**Stored data**.
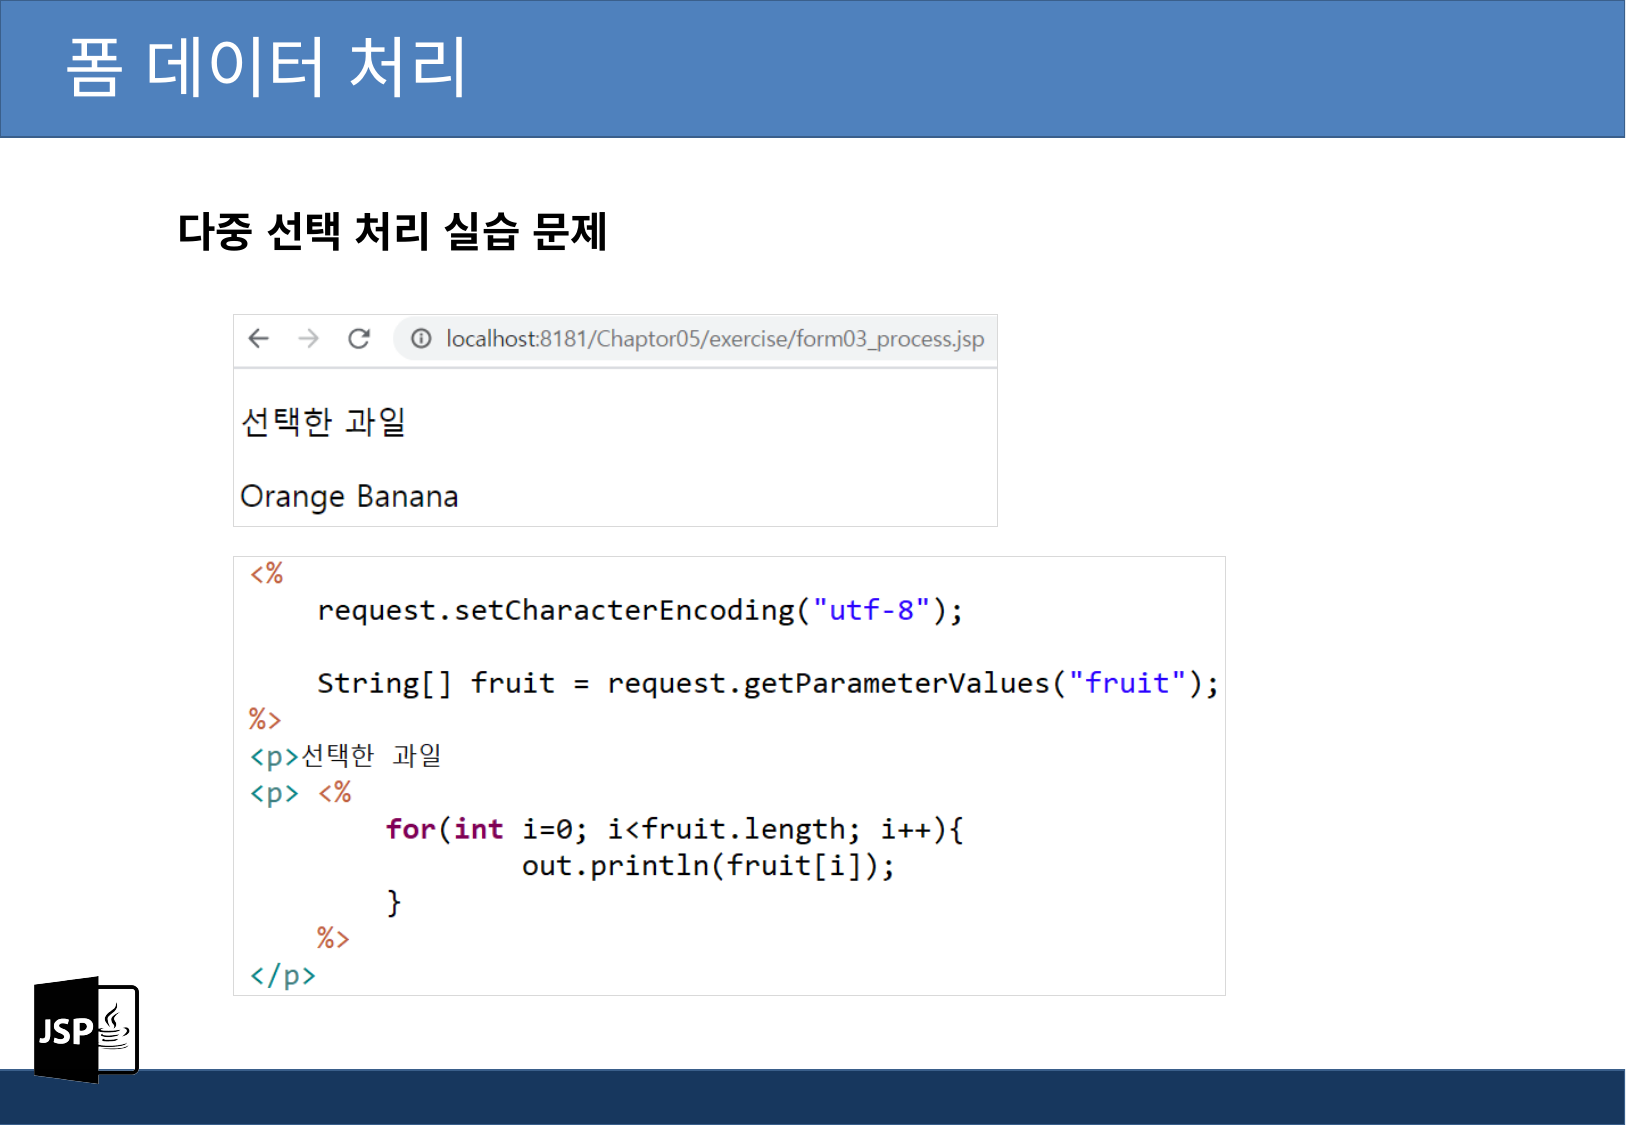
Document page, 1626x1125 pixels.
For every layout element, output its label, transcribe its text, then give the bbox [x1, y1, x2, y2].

==

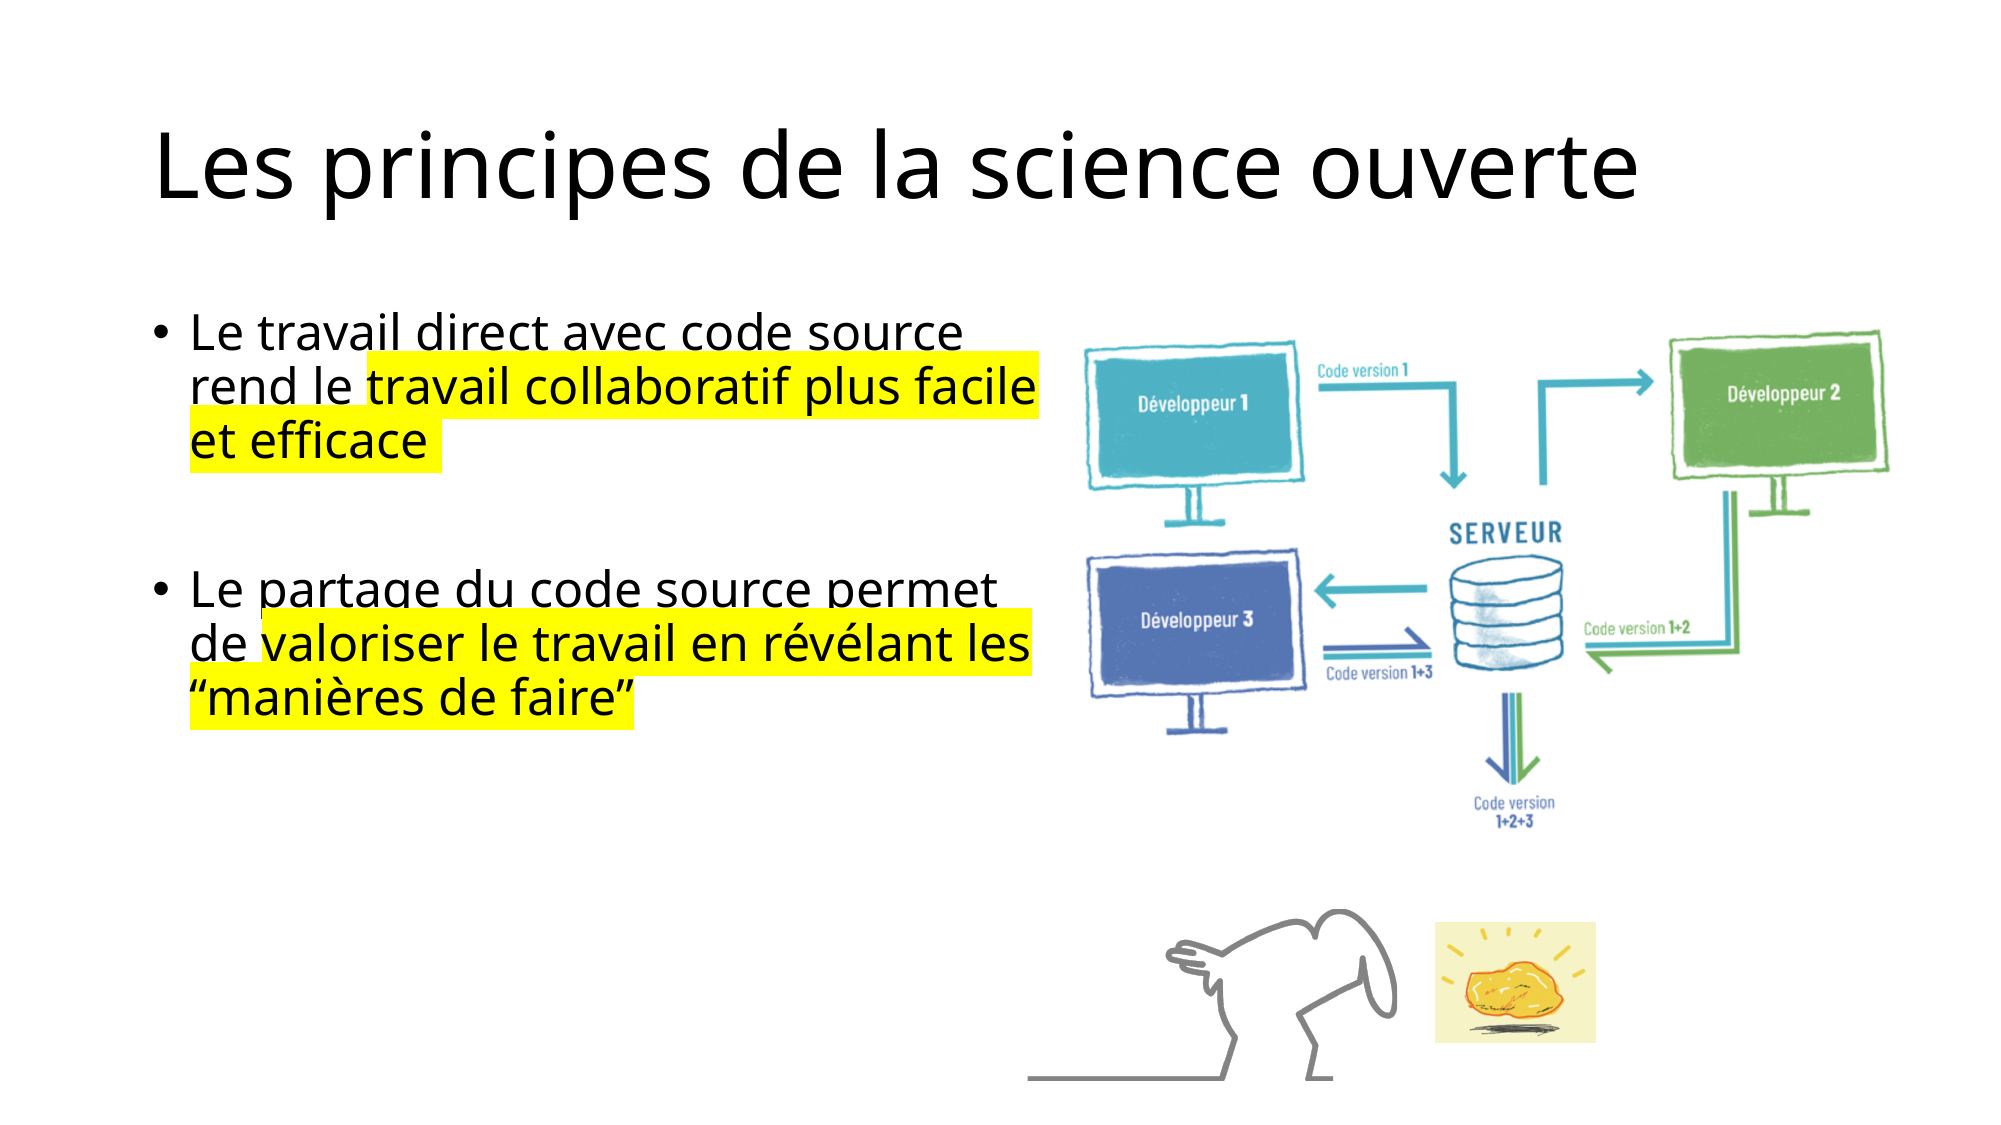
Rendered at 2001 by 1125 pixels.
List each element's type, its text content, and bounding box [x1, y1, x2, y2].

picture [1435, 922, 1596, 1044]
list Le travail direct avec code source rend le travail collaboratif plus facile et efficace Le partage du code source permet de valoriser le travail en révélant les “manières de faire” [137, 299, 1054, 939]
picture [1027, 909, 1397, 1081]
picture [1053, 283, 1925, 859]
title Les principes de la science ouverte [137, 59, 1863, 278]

---

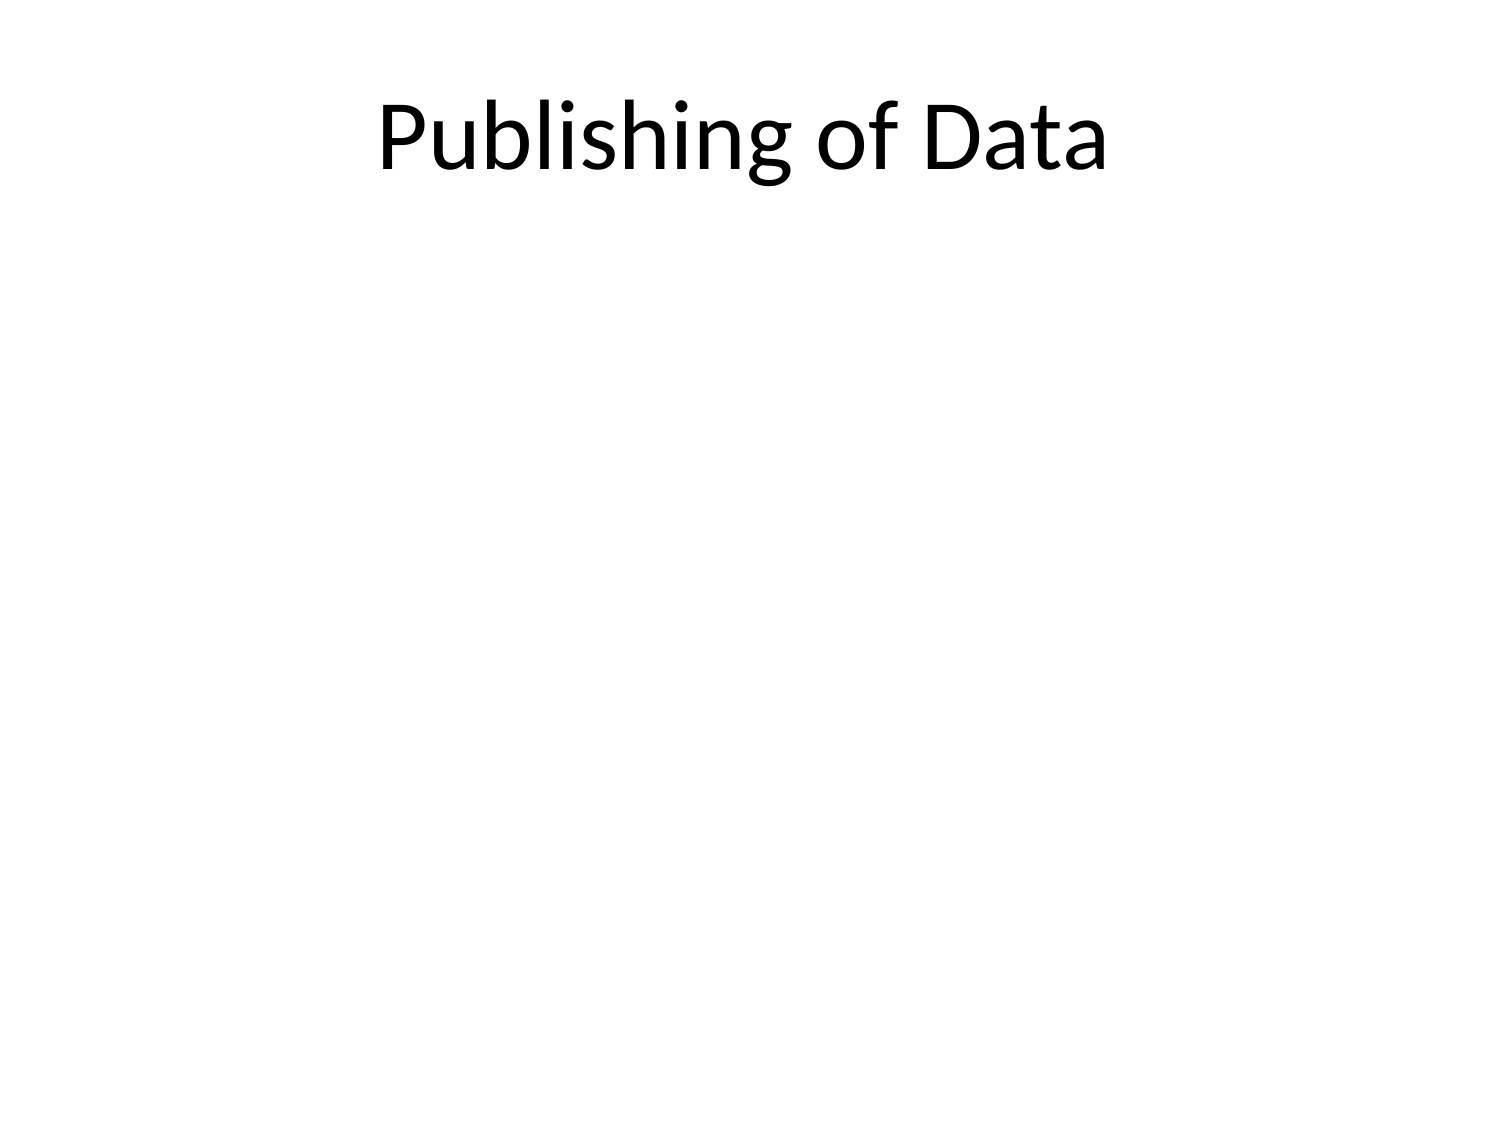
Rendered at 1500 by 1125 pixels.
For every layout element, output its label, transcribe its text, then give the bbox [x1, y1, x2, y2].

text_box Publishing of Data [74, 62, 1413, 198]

**Job item**. Could you please find every line of the listing above holding the string "Rendered" and copy it?

**Result for this task**.
Rendered at 2001 by 1125 pixels.
Rendered at 1500 by 1125 pixels.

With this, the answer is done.